The event was highly informative and again had a big influence on my thinking. My previous knowledge of the inverse care law, of the availability of good healthcare being inversely related to the need of the population, was not only enriched but also added to, by the inspirational stories I heard from impassioned every day GP’s who are providing invaluable primary care services to those who most need it. Funding and deprivation is a concept nobody is able to separate with ease and social changes partly secondary to industrial decline, the lack of affordable housing, the rising cost of living and welfare reform are just some of the reasons why socioeconomic deprivation is strongly linked with adverse health outcomes, such as mortality rates. Those brought up in Kensington, a deprived area just east of Liverpool city centre, face a life expectancy of around 15 years less than their Kensington counterparts in West London.
The key message from the conference was that there is action that those working in primary care can achieve. The life of Tudor Hart, a GP who dedicated his life serving a working class mining community in South Wales, demonstrated that the health of the community can be improved by engaging them, allowing them to co-design services, using patient as teachers and educators for the next generation and understanding the concept of holistic wellbeing as paramount for longevity.
Another key to this concept was continuity. One of the major drawbacks of working at scale is a perceived reduction in continuity. As a clinician I feel strongly about my continuing support to a community of individuals, but I understand to provide equitable access, continuity can not always be guaranteed. The patients I meet on a daily basis still yearn for the ‘good old days’ of continuity with the same GP that treated them as a child. I think when dealing with patients of deprived communities this continuity is pivotal, as it allows the clinician to understand them as a whole much more readily as they have built a ready made socioeconomic story for the patient that sits in front of them, so they can view their perception of illness through a different lens. The difficulty with sporadic, single encounter visits is that the patients story and journey gets lost and there may be trends to underplay or overplay the patient’s symptoms which may lead to under or over investigation. I think in my practice I can certainly appreciate the value I have found when working in the more deprived practice in the group to develop a rapport and understanding of the patient’s social circumstances, which of course if paramount in all consultations, but arguably even more important in this context.

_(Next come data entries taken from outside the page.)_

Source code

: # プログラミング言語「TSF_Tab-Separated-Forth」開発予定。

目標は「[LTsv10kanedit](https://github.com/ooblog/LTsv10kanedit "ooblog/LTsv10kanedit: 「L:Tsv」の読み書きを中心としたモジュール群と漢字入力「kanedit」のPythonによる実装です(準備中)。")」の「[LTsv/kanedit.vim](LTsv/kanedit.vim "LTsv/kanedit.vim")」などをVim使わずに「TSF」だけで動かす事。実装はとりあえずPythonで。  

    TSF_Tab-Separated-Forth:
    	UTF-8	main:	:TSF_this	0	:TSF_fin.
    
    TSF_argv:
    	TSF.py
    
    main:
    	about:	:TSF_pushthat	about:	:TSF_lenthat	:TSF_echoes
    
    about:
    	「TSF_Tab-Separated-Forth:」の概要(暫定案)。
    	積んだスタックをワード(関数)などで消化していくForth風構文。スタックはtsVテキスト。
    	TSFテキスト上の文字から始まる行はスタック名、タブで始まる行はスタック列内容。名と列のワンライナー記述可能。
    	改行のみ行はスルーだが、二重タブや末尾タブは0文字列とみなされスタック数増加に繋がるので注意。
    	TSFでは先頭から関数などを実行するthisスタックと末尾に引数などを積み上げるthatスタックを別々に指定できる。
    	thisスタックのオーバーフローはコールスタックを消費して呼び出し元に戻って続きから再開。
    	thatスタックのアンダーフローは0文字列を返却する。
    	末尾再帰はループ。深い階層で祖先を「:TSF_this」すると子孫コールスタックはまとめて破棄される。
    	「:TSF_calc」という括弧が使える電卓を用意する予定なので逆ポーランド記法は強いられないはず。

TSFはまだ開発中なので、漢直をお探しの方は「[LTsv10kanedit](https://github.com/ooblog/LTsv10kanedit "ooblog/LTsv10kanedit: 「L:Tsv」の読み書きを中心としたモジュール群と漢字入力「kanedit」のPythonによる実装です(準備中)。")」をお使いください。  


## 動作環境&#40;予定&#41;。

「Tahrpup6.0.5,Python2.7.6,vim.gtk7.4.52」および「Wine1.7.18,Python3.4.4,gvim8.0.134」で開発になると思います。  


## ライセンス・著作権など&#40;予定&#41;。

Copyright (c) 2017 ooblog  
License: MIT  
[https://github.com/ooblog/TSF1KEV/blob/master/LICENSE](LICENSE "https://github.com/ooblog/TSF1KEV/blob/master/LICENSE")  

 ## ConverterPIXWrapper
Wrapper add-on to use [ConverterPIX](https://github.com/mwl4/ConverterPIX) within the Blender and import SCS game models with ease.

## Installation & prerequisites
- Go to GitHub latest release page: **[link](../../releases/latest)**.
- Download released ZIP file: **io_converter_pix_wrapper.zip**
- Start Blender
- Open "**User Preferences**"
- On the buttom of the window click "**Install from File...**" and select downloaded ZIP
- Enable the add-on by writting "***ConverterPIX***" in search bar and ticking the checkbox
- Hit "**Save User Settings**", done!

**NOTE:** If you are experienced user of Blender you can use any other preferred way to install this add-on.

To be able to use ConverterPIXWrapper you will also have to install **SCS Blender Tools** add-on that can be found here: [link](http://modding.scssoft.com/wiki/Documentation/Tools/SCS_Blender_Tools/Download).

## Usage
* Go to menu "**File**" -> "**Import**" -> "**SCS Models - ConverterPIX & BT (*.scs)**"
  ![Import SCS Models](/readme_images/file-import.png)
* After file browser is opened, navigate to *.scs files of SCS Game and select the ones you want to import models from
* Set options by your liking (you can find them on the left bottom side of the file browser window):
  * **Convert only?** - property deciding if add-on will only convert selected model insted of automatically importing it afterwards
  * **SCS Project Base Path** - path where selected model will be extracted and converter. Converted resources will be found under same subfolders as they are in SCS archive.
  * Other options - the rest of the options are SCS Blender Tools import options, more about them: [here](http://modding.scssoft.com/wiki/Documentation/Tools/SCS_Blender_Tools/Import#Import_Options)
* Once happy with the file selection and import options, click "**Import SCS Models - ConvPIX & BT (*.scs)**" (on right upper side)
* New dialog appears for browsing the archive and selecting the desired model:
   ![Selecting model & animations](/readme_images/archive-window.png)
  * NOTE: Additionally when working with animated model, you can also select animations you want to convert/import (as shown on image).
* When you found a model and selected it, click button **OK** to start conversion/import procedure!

The concept of the Deep End GP, is a notion of the the Gp’s who work in the most deprived practices in a particular region, and is a movement founded in Glasgow by pioneer GP’s who recognised the common struggles and challenges that working in those areas brought and how by working collaboratively, workplace satisfaction improved, improvements via innovation could be achieved and support could be garnered by sharing each other’s experiences. We learnt regarding the Deep End movement had inspired new movements to spring up in Ireland and in Yorkshire and how these movements reflected the similar goal serving a different population with different socioeconomic factors at play.
From a similar project in Manchester I learnt regarding Hope citadel, a community interest health care company that was started as a GP surgery by a medical student prior to qualification. The movement has now spread and they won multiple contracts across the city with a common message to the commissioners that reducing health inequality is part of their MO. One such innovation of working closely with a link worker embedded in the community and employed by the practice has actually seen the reversal of unemployment trends – an incredible feat of the magic of general practice. This was reflected again by the learning from Tower Hamlets of how using data at a large scale can contribute to improving the health of a deprived community, with the highest QOF attaining region in London being the most deprived, due to the ability to capture quality with big data.